** What is required **
Which lines in the listing below contain "алкоголя"? Copy each of them.

** Data for processing **
[Start of Attachment]
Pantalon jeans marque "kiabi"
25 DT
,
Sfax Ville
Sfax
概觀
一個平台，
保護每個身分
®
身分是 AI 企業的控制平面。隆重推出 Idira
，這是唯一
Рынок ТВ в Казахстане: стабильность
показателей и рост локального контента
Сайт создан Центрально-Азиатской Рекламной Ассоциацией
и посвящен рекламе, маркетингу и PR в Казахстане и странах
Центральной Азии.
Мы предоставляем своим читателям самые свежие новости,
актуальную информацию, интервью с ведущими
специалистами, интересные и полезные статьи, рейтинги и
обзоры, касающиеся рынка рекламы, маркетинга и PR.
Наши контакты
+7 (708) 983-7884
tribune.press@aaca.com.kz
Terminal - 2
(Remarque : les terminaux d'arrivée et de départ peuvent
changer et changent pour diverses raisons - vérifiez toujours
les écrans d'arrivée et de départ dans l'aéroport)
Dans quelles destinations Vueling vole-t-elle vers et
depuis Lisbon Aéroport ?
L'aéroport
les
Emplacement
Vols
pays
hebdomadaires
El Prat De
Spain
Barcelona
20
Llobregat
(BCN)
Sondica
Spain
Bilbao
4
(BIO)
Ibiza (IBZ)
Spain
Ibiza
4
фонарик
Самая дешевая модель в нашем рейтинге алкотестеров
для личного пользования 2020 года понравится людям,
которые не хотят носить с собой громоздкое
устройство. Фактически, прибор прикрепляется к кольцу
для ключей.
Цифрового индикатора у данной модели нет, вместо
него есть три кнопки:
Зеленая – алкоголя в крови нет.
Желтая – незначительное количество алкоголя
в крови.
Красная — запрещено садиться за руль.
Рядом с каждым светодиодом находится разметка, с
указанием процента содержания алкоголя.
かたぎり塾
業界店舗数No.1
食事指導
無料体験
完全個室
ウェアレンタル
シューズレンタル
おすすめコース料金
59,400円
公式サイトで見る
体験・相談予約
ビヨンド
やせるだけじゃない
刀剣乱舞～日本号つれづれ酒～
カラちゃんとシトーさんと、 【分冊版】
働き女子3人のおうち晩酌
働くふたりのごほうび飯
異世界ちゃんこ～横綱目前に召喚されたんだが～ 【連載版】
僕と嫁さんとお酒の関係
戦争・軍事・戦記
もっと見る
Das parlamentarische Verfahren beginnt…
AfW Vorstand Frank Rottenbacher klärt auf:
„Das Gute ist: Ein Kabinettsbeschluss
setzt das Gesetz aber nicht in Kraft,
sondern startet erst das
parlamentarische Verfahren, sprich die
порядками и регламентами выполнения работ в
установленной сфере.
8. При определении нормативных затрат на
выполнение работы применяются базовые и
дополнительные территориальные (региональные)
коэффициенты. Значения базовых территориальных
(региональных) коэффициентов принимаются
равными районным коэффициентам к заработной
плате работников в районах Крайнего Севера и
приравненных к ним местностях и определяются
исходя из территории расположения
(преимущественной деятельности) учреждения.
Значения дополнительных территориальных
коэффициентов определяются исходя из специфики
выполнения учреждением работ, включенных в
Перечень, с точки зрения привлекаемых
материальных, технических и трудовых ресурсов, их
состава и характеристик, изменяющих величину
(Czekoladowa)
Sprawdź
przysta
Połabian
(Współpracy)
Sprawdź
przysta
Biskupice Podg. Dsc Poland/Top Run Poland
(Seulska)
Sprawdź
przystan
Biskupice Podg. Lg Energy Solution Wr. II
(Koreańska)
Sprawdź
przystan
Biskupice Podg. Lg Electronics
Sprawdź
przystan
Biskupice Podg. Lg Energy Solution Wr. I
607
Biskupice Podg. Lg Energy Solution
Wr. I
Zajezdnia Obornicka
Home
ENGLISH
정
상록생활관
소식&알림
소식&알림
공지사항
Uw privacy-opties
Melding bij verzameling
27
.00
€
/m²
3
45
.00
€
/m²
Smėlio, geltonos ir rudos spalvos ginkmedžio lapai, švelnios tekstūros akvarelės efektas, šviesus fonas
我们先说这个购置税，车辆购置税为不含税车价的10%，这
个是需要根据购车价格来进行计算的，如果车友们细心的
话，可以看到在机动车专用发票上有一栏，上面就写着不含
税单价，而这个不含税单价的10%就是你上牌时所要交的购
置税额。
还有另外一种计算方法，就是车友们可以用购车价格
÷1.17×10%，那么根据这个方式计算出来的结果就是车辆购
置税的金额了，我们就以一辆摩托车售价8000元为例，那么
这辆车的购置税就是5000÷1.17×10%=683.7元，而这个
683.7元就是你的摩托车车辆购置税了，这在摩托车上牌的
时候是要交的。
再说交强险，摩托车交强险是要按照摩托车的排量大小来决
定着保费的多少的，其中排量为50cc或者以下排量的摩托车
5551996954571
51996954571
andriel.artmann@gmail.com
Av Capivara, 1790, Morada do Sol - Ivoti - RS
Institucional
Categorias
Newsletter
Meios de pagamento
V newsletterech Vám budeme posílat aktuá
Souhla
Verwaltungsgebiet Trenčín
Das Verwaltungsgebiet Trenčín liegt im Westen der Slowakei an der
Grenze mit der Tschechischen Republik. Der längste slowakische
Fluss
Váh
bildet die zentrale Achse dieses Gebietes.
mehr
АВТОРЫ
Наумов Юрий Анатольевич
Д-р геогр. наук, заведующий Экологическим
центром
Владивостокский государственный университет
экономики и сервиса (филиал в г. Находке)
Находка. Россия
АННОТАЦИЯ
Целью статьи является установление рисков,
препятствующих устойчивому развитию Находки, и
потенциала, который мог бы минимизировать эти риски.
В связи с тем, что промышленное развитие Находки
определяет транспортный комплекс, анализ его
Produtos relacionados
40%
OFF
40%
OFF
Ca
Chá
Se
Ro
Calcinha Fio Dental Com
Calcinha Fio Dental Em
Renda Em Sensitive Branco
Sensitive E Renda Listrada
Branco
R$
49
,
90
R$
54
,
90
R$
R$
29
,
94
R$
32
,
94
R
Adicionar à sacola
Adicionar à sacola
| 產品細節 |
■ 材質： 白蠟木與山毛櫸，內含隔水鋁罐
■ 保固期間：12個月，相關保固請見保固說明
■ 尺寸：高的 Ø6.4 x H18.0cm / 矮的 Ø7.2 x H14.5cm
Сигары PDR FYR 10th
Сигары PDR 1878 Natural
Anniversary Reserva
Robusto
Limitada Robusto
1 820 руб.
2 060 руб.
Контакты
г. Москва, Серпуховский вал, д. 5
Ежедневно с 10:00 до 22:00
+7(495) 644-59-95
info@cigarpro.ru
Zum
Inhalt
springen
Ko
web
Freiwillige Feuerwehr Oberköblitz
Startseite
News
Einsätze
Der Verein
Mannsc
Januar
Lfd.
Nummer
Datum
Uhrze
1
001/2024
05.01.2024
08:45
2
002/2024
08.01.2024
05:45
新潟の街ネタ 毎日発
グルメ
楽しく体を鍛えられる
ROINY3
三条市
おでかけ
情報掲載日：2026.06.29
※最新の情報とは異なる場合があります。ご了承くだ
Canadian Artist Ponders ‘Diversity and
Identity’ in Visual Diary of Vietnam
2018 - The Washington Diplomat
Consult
[End of Attachment]
** Result for this task **
Зеленая – алкоголя в крови нет.
Желтая – незначительное количество алкоголя
указанием процента содержания алкоголя.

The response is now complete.